Photo Credit: Elif Ayiter/Flikr The Internet of Things (IoT) brought with it an endless array of opportunities to help make our lives easier by connecting everyday objects to the Internet, sometimes making them seemingly self-reliant. There are great innovations on the horizon and some already here. Then there are others, whether just in ideation or already manufactured, will leave you scratching your head.
Food that Cooks Itself
We’re constantly on the go these days and between work, yoga classes, doctor’s appointments, and getting the kids off to school, who has time to cook? New restaurants pop up on a daily basis and there are even delivery services that will pick up your food from a restaurant and deliver it to your door for you.
We might as well just invent technology that can cook dinner for us, and it seems that some people are already on top of this. For starters, the Crock-Pot WeMo Smart Slow Cooker is a fun new invention. This thing allows you to monitor and adjust cooking times from your smartphone. You can literally cook pot roast while you’re at work.
Why stop there, though? Personally, my biggest problem is cooking on the grill.
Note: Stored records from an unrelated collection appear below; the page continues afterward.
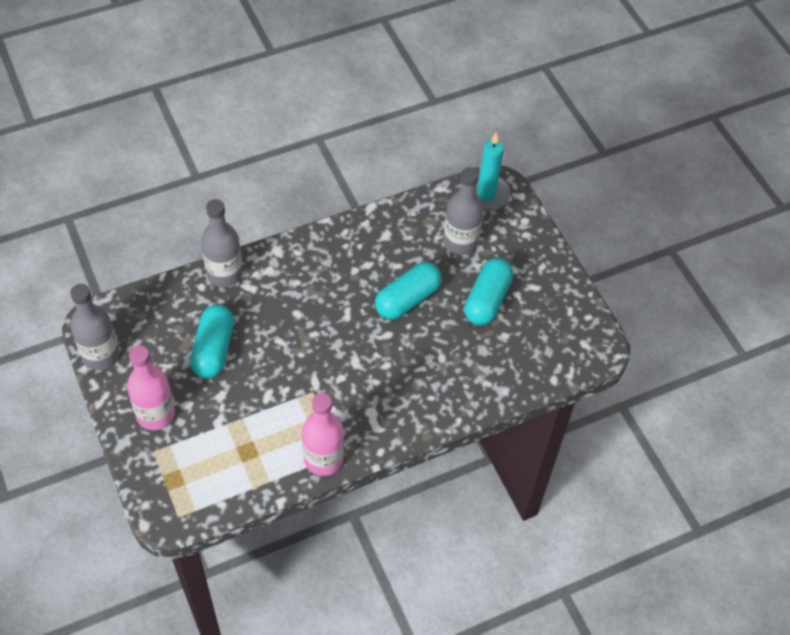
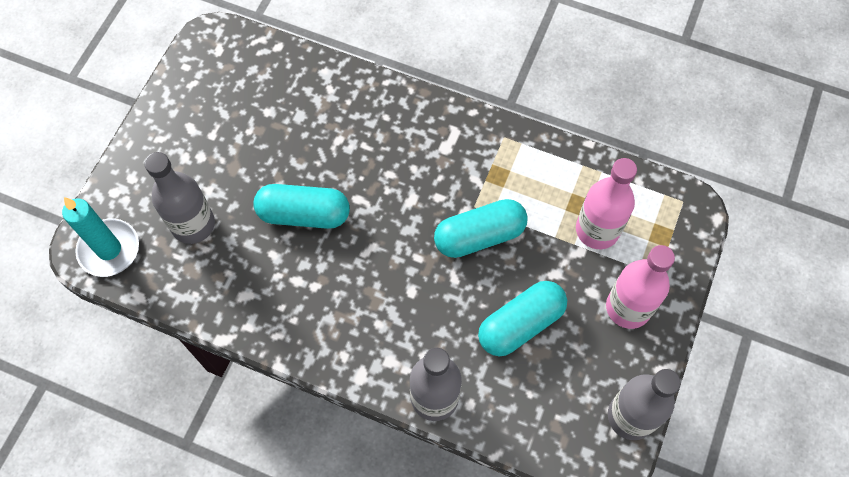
camera: 130 degrees left, 10 degrees up
pink bottle [302,393,344,476] -> pink bottle moved to [576,158,637,249]
turquoise capsule [464,258,513,325] -> turquoise capsule moved to [434,199,528,258]

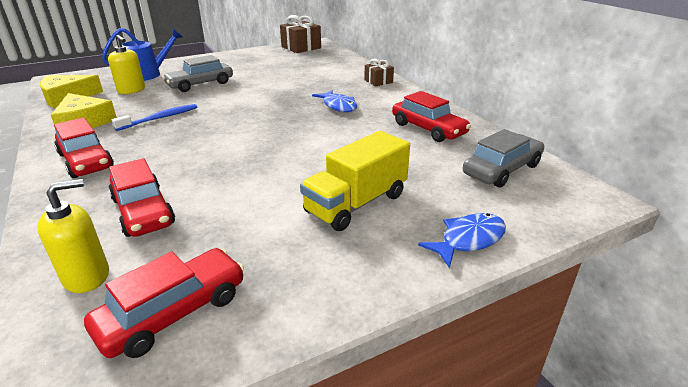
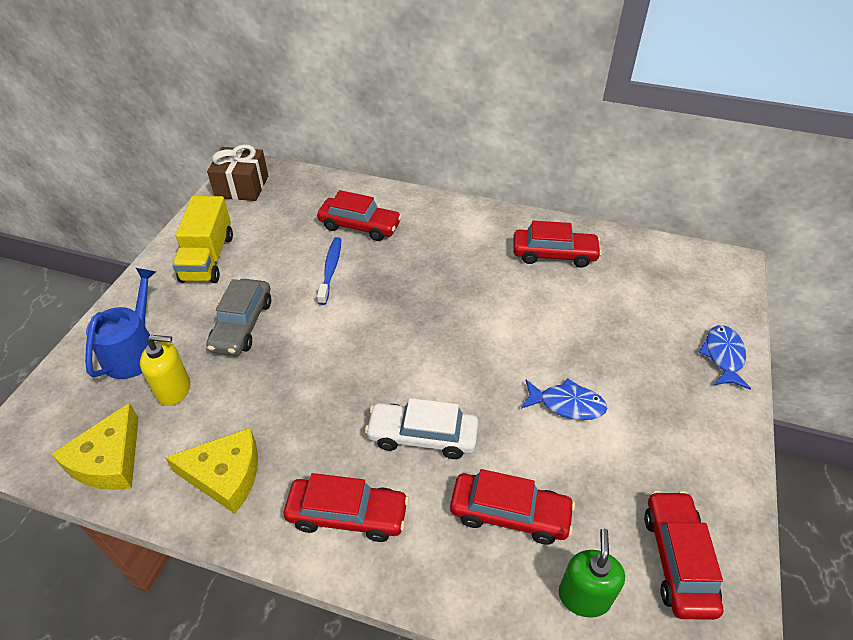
camera: 45 degrees left, 15 degrees up
yellow soap dispenser [37,179,109,293] -> green soap dispenser [559,529,625,618]
blue toothbrush [112,104,197,131] -> blue toothbrush moved to [317,237,341,305]
yellow truck [300,131,410,231] -> yellow truck moved to [172,196,233,283]
blue fish [312,90,357,112] -> blue fish moved to [521,378,607,420]
brown gift [364,59,394,86] -> none
grey car [463,129,544,188] -> none
none -> red car [317,190,402,241]
none -> white car [365,398,479,459]

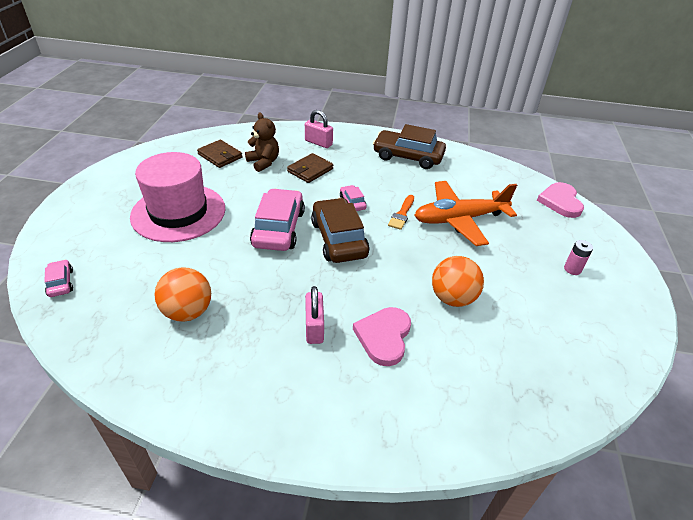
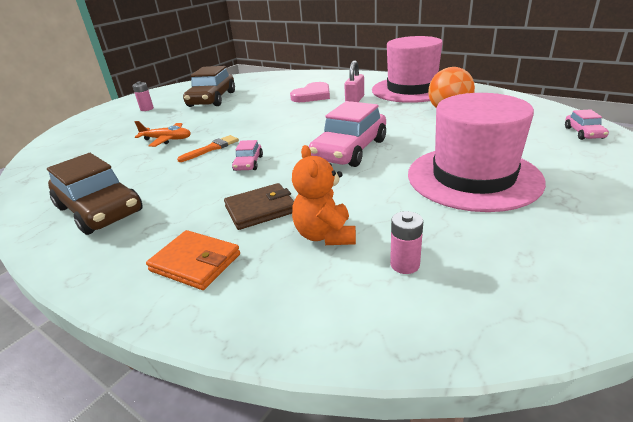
camera: 150 degrees left, 10 degrees down
brown wallet [197,140,243,168] -> pink battery [390,211,423,274]
brown teddy bear [245,112,279,172] -> orange teddy bear [292,145,356,245]
pink padlock [305,110,333,148] -> orange wallet [146,230,240,290]
brown car [311,198,369,263] -> brown car moved to [183,66,235,107]
orange plane [414,181,517,246] -> orange plane [135,121,191,147], size x0.53
orange ball [432,256,484,307] -> none
pink heart [537,182,584,218] -> none
none -> pink hat [372,36,443,103]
Having one of those that can tell exactly how long to cook your meat to get it just the right amount of medium would sure make family BBQs a little easier. Well, it turns out, that one’s coming too. You’ll be able to fix dinner with voice commands soon enough.
Making the Roads Safer
One of the biggest devices IoT developers are going to look to down the road will be vehicles. Imagine a world in which congestion, traffic and wrecks can all be avoided because the cars on the road can all talk to each other. It looks like something that many people are already putting some thought into.
They’ve already got something similar for cyclists with the ICEdot Crash Sensor.
Sensors in both cars and roads would communicate traffic problems, could possibly brake the car in case of an emergency and maybe even drive the car without any assistance from us at all. It sounds like something out of a Sci-Fi film, but it may not be as far away as we think.
With the influx of Instagram, selfies and Snapchat invading the Internet it’s not like we really need more reasons to stare at ourselves, but this one might make it worth the extra shot of vanity. The Cybertecture Mirror has been around a few years now, but it doesn’t have a wide release into homes across the country.
The mirror essentially monitors your heart rate and can tell you if you’re about to have any problems just by looking into it. It picks out the light pattern of your heart rate (how your heart rate affects your blood pattern and pulse) and is able to determine your overall health.
Imagine if this thing were hooked up to the Internet a little further. It could potentially become an in-home doctor. Integrating technology that could monitor not only your heart, but test your sight, breathing and hearing could clue you in to any array of potential problems that might need attention.
The Internet of Things Could Literally Be Your New Friend
We’ve been talking about it for what seems like forever, but it looks like robots capable of “thinking” and interacting with us are finally here. Case in point is Jibo, the World’s First Family Robot.
Jibo is an artificially intelligent Internet-connected robot that can see, hear and learn. He acts as a maid, helps the kids with homework and even provides modicum of security for your home. That’s only the beginning.
Jibo is sort of an all-in-one appliance that also serves as a camera that recognizes when you’re posing for a shot, a messenger that can also recognize your family members’ faces and a phone that provides video calling. If he weren’t so tiny he might be creepy.
If we’re already at the point of developing something like Jibo, how long until we have appliances that do all of the cooking and baking for us, mops and vacuums that know when to clean up themselves or, and this would be awesome, maybe leashes that can walk the dog for you?
The IoT opens the doors for a whole new world of at-home appliances designed to give us the freedom to use more of our day doing what we love.